PROBLEM DETAILS:
All lines holding the word "buttons" are to be copied from the records beneath.

Records drawn from a dataset
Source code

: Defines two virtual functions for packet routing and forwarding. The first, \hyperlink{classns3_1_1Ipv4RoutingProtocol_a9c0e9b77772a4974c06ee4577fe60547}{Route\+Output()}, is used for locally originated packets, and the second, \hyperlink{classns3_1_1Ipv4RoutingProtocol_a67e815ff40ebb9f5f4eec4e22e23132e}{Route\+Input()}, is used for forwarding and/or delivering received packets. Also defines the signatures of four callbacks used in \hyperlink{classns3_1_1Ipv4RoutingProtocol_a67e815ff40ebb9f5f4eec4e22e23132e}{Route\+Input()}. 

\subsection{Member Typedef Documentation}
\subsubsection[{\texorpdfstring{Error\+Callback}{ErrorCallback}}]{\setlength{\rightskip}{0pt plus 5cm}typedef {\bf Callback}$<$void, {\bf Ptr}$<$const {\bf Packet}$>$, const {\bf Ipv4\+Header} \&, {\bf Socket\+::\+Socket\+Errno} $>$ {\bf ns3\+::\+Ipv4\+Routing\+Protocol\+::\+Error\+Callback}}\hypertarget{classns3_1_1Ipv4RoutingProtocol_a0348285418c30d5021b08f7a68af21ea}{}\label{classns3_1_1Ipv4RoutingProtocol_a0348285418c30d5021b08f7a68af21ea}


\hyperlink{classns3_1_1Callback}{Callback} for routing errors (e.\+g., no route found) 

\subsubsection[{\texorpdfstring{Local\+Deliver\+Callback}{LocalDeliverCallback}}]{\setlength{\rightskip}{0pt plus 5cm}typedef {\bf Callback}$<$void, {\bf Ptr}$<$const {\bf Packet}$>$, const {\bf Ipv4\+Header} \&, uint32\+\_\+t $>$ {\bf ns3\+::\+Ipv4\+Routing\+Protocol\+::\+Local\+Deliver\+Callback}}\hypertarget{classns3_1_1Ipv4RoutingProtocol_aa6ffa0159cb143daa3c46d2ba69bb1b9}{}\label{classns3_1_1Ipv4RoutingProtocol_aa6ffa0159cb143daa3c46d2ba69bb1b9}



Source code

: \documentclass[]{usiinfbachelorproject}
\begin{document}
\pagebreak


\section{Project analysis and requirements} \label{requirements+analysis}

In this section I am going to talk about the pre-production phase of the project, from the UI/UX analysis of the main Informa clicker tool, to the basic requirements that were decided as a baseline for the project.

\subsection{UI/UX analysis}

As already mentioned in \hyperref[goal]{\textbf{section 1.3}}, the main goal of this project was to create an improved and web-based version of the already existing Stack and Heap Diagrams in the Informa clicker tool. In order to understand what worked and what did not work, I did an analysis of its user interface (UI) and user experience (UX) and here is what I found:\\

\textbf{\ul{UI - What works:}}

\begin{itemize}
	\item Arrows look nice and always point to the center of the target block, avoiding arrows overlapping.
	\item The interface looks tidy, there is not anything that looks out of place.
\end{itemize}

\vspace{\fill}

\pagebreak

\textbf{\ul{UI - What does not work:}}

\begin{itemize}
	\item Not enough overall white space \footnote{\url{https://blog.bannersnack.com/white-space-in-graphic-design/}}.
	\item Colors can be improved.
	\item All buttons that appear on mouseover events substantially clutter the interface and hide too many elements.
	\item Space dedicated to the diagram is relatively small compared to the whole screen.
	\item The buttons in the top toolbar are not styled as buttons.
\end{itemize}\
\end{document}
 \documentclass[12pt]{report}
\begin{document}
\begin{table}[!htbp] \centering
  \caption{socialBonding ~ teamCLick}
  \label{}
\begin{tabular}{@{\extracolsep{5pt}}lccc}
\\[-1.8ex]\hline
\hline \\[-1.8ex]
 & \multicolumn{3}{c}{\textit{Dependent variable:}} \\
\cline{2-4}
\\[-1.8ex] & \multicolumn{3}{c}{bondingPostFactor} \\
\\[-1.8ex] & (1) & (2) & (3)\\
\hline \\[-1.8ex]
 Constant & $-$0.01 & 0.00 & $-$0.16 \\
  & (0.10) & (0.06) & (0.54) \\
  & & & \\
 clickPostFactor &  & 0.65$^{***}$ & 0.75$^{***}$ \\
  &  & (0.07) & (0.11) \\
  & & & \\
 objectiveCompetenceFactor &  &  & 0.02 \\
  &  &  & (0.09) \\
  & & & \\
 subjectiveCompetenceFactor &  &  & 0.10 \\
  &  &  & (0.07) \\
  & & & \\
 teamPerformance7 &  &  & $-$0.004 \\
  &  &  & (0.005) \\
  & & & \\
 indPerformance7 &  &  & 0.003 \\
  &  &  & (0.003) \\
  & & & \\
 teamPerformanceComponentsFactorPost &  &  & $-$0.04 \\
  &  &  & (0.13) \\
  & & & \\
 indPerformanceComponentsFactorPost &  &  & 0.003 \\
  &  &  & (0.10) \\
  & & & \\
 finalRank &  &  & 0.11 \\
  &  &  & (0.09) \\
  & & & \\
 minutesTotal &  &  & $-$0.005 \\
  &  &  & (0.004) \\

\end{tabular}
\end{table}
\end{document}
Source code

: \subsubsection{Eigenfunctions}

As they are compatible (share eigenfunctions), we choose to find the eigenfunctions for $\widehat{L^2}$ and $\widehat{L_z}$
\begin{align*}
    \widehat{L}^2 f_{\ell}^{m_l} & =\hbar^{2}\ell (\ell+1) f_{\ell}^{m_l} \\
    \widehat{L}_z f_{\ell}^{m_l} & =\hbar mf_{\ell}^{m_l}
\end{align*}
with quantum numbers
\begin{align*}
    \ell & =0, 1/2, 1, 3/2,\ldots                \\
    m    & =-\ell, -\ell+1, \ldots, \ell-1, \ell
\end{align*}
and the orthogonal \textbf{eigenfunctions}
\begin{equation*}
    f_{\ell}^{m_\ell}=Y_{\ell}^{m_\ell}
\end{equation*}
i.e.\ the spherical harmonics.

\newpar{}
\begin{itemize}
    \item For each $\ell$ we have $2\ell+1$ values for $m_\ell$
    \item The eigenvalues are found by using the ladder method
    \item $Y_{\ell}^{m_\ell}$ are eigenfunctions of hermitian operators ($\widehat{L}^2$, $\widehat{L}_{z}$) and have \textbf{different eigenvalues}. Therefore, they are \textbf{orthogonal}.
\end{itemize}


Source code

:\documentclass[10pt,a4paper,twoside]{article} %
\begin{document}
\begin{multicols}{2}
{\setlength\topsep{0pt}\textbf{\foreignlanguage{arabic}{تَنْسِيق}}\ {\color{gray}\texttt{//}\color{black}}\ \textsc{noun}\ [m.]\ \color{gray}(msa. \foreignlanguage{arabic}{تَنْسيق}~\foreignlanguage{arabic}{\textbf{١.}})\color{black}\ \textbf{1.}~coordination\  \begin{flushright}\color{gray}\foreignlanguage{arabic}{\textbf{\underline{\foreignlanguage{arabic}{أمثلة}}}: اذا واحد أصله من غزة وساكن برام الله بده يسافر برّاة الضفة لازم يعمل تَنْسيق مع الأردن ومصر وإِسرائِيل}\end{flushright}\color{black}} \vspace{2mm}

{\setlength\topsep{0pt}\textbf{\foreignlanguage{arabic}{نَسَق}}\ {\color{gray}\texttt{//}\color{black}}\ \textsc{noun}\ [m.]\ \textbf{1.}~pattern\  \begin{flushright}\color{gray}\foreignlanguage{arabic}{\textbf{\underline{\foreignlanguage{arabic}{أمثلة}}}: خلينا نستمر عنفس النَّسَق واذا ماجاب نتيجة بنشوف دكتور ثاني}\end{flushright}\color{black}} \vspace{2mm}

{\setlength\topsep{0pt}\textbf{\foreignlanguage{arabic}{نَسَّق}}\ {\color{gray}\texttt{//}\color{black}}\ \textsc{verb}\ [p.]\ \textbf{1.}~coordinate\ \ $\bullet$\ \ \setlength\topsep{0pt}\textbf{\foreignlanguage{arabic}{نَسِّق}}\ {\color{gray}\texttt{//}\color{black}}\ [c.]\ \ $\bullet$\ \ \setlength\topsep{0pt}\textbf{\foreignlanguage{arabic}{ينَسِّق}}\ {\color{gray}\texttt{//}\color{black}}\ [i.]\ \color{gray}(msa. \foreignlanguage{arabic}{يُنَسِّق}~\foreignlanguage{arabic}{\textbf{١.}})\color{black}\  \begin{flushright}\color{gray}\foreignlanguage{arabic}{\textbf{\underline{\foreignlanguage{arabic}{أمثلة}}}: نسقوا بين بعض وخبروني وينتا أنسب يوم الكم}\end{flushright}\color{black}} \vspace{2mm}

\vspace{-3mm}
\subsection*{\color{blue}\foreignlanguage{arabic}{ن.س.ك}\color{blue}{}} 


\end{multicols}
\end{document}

ANSWER SECTION:
	\item All buttons that appear on mouseover events substantially clutter the interface and hide too many elements.
	\item The buttons in the top toolbar are not styled as buttons.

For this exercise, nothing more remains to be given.